◆ **Stated task**
Please tally the lines in the data below that contain the string "shows", where case counts, and give only the number.

◆ **Dataset content**
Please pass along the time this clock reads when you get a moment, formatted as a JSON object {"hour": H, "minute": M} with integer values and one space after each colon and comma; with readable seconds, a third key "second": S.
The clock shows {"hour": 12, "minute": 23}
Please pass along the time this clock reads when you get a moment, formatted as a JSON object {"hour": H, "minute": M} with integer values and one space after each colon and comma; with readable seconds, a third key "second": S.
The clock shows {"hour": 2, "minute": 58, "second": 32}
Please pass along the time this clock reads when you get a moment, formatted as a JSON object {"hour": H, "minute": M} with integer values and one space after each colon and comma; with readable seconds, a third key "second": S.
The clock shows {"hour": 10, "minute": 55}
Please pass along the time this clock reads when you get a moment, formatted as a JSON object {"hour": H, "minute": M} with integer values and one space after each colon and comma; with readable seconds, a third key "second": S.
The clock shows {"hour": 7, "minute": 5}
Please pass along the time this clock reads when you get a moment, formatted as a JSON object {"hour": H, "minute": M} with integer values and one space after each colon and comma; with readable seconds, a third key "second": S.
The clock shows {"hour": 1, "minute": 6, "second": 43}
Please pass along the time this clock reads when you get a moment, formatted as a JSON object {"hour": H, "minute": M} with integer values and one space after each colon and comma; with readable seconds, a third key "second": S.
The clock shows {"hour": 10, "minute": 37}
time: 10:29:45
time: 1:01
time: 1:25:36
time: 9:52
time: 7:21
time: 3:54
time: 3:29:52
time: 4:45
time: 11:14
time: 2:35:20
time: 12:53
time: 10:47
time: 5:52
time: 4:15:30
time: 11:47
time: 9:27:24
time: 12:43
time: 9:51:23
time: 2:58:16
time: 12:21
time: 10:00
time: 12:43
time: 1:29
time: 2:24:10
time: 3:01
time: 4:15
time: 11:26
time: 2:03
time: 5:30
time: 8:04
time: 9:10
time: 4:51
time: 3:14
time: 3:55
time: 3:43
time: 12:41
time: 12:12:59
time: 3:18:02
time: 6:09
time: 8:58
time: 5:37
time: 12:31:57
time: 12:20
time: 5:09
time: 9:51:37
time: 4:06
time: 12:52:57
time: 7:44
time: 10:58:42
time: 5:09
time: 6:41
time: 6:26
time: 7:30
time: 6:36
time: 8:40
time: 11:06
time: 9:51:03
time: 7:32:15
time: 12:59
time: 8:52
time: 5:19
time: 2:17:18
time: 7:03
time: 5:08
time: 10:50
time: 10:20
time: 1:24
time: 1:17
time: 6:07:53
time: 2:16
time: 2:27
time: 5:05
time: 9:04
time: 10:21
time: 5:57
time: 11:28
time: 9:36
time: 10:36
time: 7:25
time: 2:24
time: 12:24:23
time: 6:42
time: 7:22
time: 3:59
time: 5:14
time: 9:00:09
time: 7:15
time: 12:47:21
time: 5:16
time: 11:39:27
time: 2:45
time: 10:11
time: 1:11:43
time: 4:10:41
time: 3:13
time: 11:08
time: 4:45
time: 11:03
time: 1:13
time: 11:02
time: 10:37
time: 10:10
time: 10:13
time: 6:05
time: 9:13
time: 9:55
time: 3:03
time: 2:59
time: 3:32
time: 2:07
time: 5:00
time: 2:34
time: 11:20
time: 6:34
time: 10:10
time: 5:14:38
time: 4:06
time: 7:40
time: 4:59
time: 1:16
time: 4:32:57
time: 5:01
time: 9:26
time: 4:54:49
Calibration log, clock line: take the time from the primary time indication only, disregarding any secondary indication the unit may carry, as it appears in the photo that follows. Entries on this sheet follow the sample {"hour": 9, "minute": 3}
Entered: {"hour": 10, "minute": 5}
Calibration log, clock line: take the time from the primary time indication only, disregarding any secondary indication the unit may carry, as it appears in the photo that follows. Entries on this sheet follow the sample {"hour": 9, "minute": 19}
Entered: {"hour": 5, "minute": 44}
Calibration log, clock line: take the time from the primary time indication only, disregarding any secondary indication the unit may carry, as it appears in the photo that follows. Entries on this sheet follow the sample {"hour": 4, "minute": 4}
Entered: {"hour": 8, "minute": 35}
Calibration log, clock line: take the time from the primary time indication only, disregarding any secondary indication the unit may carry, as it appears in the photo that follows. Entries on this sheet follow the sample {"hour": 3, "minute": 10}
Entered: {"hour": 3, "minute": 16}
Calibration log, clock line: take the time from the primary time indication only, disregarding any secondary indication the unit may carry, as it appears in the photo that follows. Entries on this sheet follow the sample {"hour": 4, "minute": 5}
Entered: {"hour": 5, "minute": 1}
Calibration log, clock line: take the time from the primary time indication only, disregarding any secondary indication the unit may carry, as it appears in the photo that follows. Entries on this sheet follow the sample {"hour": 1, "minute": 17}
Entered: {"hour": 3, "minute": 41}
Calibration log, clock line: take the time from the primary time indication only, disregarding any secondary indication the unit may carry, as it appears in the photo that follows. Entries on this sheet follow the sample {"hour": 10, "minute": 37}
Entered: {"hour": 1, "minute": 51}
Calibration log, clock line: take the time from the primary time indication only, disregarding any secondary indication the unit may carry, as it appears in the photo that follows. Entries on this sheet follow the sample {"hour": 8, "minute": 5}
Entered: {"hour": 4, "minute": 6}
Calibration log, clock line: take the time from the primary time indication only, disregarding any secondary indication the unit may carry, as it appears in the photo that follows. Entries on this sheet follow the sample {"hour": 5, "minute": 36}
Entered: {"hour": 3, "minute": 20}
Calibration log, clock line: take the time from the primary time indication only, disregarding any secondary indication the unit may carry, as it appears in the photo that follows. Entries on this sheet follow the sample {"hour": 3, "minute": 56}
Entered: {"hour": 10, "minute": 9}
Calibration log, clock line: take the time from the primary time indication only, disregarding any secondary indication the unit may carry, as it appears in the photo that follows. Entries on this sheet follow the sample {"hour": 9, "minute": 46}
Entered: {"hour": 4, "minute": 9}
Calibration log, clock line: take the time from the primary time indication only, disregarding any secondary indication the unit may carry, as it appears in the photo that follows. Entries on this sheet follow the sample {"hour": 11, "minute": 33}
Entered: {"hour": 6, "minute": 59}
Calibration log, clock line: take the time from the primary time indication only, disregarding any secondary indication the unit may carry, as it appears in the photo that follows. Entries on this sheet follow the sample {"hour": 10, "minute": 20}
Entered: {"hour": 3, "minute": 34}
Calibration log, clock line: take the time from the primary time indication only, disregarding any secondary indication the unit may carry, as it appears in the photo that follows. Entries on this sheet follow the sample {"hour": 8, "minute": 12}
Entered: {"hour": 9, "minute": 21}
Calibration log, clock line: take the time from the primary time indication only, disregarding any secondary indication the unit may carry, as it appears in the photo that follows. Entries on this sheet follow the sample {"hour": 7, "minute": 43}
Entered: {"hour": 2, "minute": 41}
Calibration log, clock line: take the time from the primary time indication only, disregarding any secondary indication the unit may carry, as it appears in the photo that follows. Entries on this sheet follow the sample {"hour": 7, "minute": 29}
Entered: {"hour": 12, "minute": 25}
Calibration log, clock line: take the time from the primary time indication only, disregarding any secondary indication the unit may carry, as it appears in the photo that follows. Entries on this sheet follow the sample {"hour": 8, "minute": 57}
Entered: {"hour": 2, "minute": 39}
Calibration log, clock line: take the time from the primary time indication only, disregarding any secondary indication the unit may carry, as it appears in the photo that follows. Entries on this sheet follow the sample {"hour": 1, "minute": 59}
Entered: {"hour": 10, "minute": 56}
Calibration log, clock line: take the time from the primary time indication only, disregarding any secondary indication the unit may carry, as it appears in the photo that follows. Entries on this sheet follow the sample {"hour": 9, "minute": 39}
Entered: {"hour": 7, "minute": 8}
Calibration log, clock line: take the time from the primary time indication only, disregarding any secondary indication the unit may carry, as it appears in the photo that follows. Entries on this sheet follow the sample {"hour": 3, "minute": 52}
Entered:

◆ **Written response**
6